Мальчик сел, растерянно глядя в худощавое, гладко выбритое лицо с отечными мешками под глазами, с красноватыми припухшими веками, но с выражением живым и энергичным.
– Как тебя зовут? – неторопливо рассматривая Юру с ног до головы, спросил Фролов. – Неплохо, если и фамилию скажешь!
– Юра… Львов, – стараясь выглядеть независимым, ответил мальчик.
– Рассказывай, Юра…
– О чем? – удивился Юра.
– Глаз у тебя молодой, острый, вот и расскажи, как все было в артдивизионе.
– А что рассказывать? – насупился Юра. – Я спал. А потом проснулся. Снаряды рвутся. Прямо рядом…
– Во-во! По дивизиону, как по мишеням. Каждый снаряд – в цель, – вклинился в разговор Красильников. – И что главноеникто никуда не уходил.
Фролов сидел, прикрыв тонкой рукой глаза, давая Семену Алексеевичу выговориться. Затем поднял голову, несколько раз моргнул припухшими веками и снова спросил Юру:
– Так родители твои где?
– Мама умерла… – не понимая, чего от него хотят, и удивляясь этой странной настойчивости, чуть слышно прошептал Юра.
– А отец? – продолжал добиваться своего Фролов.
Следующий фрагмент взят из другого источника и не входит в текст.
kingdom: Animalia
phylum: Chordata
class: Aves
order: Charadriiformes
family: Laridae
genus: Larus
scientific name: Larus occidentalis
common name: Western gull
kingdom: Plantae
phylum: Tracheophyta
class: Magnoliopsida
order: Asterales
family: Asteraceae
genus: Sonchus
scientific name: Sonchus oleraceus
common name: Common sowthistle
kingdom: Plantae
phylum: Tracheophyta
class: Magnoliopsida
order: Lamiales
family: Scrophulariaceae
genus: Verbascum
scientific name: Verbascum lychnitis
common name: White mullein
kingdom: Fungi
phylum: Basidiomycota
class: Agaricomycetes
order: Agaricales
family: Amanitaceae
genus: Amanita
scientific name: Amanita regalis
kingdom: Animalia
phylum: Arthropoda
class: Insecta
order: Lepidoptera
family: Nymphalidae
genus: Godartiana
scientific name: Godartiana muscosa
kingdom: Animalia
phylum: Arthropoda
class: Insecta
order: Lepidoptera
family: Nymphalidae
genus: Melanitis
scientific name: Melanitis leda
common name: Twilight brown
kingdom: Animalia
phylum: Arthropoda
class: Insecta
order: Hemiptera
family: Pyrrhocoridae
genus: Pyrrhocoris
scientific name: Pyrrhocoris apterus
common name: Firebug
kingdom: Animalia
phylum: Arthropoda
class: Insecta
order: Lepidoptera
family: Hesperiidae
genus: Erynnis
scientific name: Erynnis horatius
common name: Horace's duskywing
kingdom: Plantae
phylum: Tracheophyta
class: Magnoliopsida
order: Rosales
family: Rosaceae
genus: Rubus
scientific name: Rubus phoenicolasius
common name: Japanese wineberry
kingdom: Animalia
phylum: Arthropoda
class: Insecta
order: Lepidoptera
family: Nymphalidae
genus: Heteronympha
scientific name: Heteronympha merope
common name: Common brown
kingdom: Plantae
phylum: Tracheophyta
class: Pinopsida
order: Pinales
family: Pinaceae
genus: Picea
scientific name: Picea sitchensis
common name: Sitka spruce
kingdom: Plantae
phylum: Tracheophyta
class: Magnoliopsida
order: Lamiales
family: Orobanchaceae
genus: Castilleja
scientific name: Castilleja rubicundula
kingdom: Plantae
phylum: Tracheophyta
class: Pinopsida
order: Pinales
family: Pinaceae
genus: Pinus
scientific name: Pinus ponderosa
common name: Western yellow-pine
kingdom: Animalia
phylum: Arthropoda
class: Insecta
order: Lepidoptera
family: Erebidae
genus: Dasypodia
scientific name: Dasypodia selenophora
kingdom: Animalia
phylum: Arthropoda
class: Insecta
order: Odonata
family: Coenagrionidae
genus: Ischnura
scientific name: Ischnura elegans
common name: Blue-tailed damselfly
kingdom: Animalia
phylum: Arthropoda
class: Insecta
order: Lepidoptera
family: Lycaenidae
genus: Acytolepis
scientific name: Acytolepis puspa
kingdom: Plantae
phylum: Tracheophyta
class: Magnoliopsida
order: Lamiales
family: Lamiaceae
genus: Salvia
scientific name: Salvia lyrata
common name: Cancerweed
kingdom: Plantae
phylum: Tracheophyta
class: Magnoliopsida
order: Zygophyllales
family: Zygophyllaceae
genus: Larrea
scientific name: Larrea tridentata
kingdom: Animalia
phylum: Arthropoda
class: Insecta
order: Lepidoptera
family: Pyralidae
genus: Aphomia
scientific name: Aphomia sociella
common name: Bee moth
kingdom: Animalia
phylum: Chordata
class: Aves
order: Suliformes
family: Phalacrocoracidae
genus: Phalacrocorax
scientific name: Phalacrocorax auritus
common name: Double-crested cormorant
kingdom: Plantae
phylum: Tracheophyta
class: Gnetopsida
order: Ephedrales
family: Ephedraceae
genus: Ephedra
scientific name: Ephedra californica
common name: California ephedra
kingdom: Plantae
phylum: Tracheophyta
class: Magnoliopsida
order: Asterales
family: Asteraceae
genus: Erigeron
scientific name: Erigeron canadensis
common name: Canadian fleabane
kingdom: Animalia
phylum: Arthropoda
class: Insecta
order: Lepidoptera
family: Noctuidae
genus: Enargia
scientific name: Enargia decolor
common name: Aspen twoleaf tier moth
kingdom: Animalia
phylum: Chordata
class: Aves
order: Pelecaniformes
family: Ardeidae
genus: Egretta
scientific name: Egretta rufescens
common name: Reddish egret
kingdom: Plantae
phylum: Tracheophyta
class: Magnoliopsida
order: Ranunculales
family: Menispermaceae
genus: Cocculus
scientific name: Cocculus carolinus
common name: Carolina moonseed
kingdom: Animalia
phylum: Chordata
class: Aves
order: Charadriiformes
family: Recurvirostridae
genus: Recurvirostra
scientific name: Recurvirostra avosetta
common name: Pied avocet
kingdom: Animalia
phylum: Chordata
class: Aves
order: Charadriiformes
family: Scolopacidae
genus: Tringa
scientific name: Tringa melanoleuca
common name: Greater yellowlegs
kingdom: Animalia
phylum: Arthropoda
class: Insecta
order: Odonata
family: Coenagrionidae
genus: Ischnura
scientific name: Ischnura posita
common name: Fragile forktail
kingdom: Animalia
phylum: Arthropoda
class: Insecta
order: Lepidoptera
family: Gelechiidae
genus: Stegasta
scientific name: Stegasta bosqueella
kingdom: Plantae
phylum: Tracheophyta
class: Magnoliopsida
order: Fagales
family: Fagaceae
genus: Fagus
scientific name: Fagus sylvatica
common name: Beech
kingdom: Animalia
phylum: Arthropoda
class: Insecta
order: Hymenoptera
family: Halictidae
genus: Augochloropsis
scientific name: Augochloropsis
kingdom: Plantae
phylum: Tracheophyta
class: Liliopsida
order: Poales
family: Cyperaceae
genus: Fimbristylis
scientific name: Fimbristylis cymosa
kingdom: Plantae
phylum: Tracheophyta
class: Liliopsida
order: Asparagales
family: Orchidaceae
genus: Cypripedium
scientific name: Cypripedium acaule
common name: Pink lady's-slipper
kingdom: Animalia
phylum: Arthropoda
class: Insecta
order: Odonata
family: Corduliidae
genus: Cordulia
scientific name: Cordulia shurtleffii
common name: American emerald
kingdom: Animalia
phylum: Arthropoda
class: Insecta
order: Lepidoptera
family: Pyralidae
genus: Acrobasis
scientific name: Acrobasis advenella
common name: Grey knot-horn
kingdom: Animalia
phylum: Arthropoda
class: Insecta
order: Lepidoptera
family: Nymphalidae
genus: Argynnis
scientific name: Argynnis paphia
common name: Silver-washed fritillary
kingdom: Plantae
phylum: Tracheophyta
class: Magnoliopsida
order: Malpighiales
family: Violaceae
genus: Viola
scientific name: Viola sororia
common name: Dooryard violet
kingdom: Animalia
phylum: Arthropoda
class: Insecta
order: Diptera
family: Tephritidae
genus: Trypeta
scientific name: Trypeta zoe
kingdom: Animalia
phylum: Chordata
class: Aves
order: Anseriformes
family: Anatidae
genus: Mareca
Юра нахмурился. Передернул плечами и не стал отвечать. Тонкие пальцы Фролова дрогнули, забарабанили по столу.
Он поднял на Юру пристальные, проницательные глаза.
– У белых?
– Да. – Несколько мгновений Юра молчал, затем добавил с вызовом: – Мой папа – офицер. Полковник.
– Понятно, – испытующе и озабоченно глядя в глаза мальчику, сказал Фролов. – А родственники, говоришь, в Киеве?
– Да, – опять односложно ответил Юра. В его кратких ответах чувствовалась неприязнь к этим людям, чего-то настойчиво добивающимся от него.
– Ну, иди пока, погуляй. Нужен будешь – позовем.
Юра вышел в другую комнату. Постоял немного там. Потом сбежал по лестнице вниз, скучающей походкой прошел мимо часового.
– Жара! – пожаловался часовой и, утомленный, прислонился щекой к штыку.
– Жара, – согласился Юра. Он медленно спустился с крыльца, зашел за угол дома.
…Когда Красильников и Фролов остались в комнате одни, моряк задумчиво сказал:
– И ведь что характерно: окромя этого мальца, у нас на батарее никого не было.
– Ты прав… это предательство, – тихо обронил Фролов. – Только парнишку зря сюда приплел. Парнишка тут ни при чем. Звонили из штаба артполка. Одновременно обстреляли все артдивизионы и батареи. Кроме тех двух, что мы вчера перебросили на новый участок. Соображаешь?